Usually at some point, either before or after the ceremonial mutilation of wrapping paper, there would be a ‘thank you’ to the person who gave it to you. Saying thank you is second nature to most of us. It’s a social norm, a sign of good manners.

We may say thank you fairly often, but are we practicing gratitude?

As I was randomly trawling the internet one day, I read this: “Have I always been thankful for everything in my life? Of course. But I never practiced gratitude until then.” I hadn’t thought about it quite like that before. The article was about John Kralik, whose story has inspired many in the business world. He was a lawyer in LA who was struggling. It wasn’t that Kralik was impolite and never said thank you, but he decided to make a deliberate effort to practice gratitude, so he made a resolution to send one handwritten thank you card to a different person every day for a year. As all good stories go, this simple act helped to turn around his business and his relationships.

Kralik’s story demonstrates that expressing our thanks is one part of the greater whole of gratitude.

Gratitude is a broad behavioural skill which has a number of different aspects, including:
(1) understanding individual differences in the experience of gratitude
(2) appreciation of others
(3) a focus on what you have
(4) feelings of awe when encountering beauty
(5) behaviours to express gratitude
(6) appreciation rising from understanding that life is short
(7) a focus on the positive in the present moment, and
(8) positive social comparisons

The research suggests that people who are naturally grateful tend to be less angry and hostile, less depressed, less emotionally vulnerable, and experienced positive emotions more frequently. Gratitude also correlates with traits like positive social functioning, emotional warmth, gregariousness, activity seeking, trust, altruism, and tender-mindedness. Grateful people also had higher openness to their feeling, ideas, and values, and greater competence, dutifulness, and achievement striving.

Like mindfulness, these effects may be simply an association of gratitude with other personality traits. In other words, people who are naturally optimistic or conscientious are also more likely to be thankful, rather than the thankfulness causing someone to be more optimistic or conscientious. There are a few studies that show that gratitude interventions improve self-worth, body image, and anxiety, although the evidence is that while gratitude was better than doing nothing, it was equal to, not superior to, currently accepted psychological interventions.

What gratitude does do is open you up to joy by intentionally drawing your focus on to the enriching elements in your life. And, if you express your gratitude to others through things like Thank You cards, then other people will reciprocate! Gratitude is joy gone viral.
It’s easy to start practicing gratitude.
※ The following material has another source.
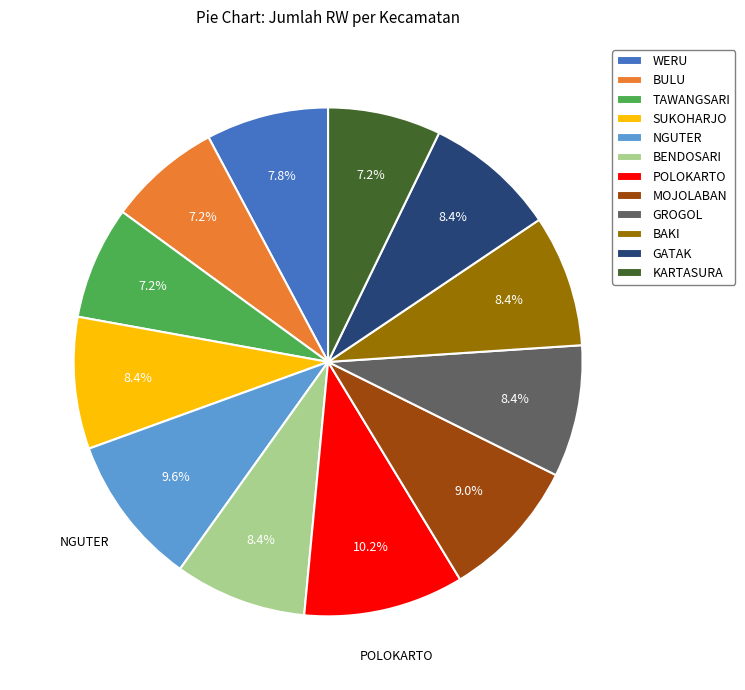

To the nearest percent, what portion does KARTASURA represent?

7%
You can do what Kralik did and write a thank you note. Of you can do a gratitude journal, which is the best studied gratitude intervention. A gratitude journal simply involves writing something down every day that you’re thankful for. It doesn’t have to be long. A single sentence or phrase is good enough.
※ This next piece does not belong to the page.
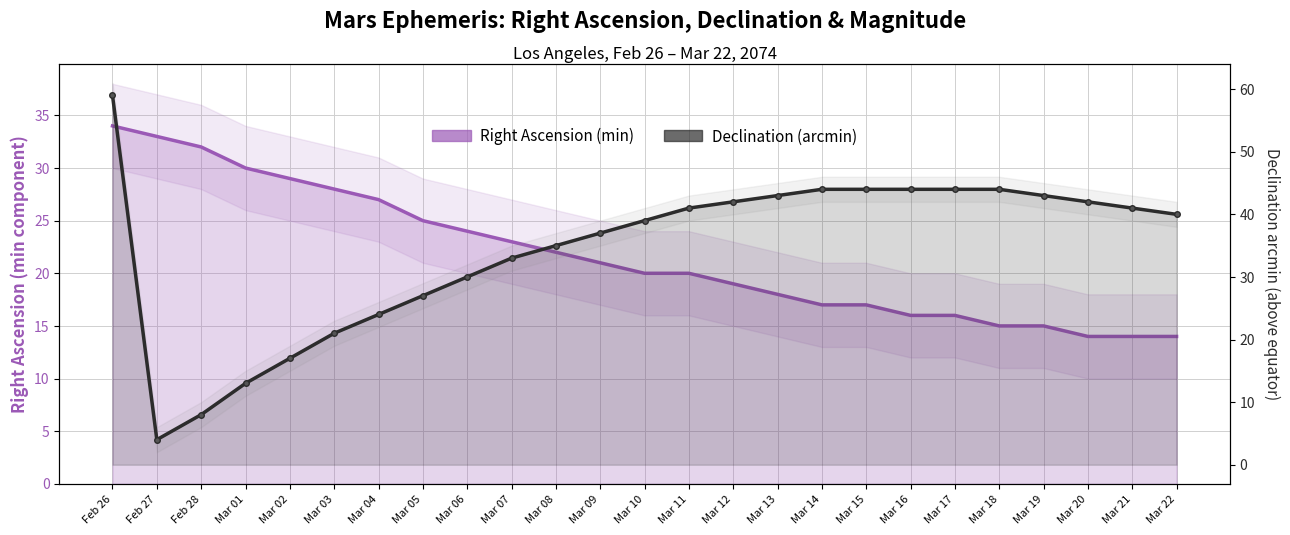

Rank the series at Mar 05 from lowest to highest value.

Right Ascension (min), Declination (arcmin)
It doesn’t even have to be written, if that’s not your thing. I had a friend who was determined to do a gratitude journal, but she also had a love of and a knack for photography. So, she decided to take a photo a day of something that she was grateful for, and then post it on Facebook. She had her moments when she doubted herself, when she struggled to find a subject of her gratitude, or struggled to find something unique (especially after day 300), but the end result was amazing. She grew in her gratitude and her photographic skill, and I often found myself blessed by her beautiful images and insights.
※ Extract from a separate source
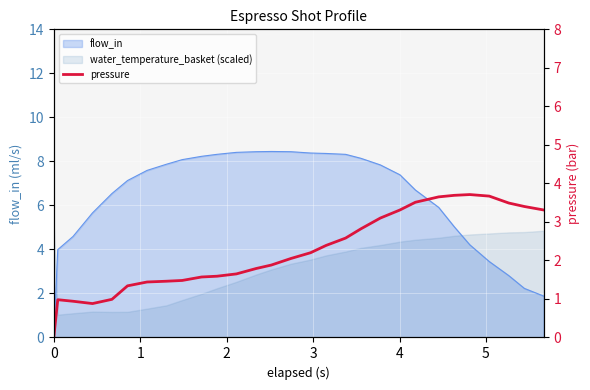

The water_temperature_in series shows 48.5 at 16. True or false?

False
So, grow in gratitude and express it in your own unique way, maybe even spreading the joy of gratitude to those around you.

1 thought on “The lost art of joy – Thanks

  1. Oh yes, the daily practising of gratitude is one of the things that best keeps me emotionally healthy. One of the best times to do this, in my experience, is sitting down to an evening meal with the family. Each family member says one thing they were grateful for/ enjoyed most that day. The way it is done in my extended family is that someone starts by asking another person at the table what the best part of their day was, they then answer, then ask someone else and on it goes. We started doing this with my nephews and nieces from the age of 2 – every single night – and they absolutely love it. Sometimes the answers are things like “seeing a dead squirrel” or “cheese”, and other times the kids answers are incredibly poignant and loving. Great for the adults too.